Workshops

8:30am – 5:00pm

ADventuring in Active Directory is a workshop focused on common attacks used against Active Directory environments. Through a mixture of lecture and hands-on exercises, participants will discover ways to examine an Active Directory environment for a variety of common misconfigurations and then exploit these issues to pivot and escalate their access. Not only will the workshop cover the different attacks but also the details of why the attacks work and how an environment can be made resilient to them, making it useful to those looking to hone their offensive skills as well as those who are protecting networks.

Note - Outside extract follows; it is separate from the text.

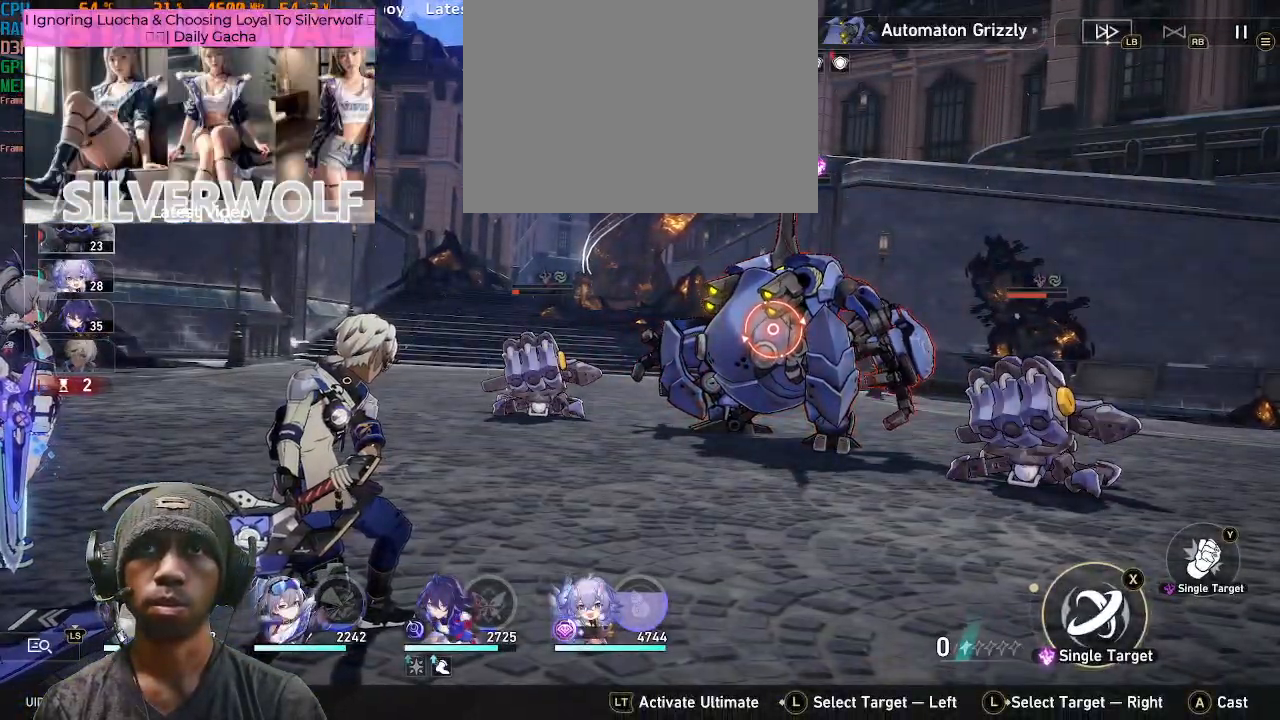
{"buttons": ["R2"], "left_stick": "center", "right_stick": "center", "events": [[250, "TRIANGLE", "down"], [400, "TRIANGLE", "up"]]}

Morning Session – 8:30 am – 12:30pm || Afternoon Session – 1:00pm – 5:00pm

This workshop is a hands‑on AWS Jam, a gamified learning event where participants work in small teams to solve real‑world cloud challenges in a safe AWS sandbox environment. The session will focus on AI and security scenarios, guiding attendees to use services such as Amazon SageMaker, AWS AI/ML services, and core security tools (for example IAM, CloudTrail, Config, KMS, and WAF) to investigate incidents, protect data, and implement secure AI workloads following AWS best practices. Teams earn points as they complete challenges of increasing difficulty, encouraging collaboration, experimentation, and practical skill‑building that participants can immediately apply to their own AWS environments.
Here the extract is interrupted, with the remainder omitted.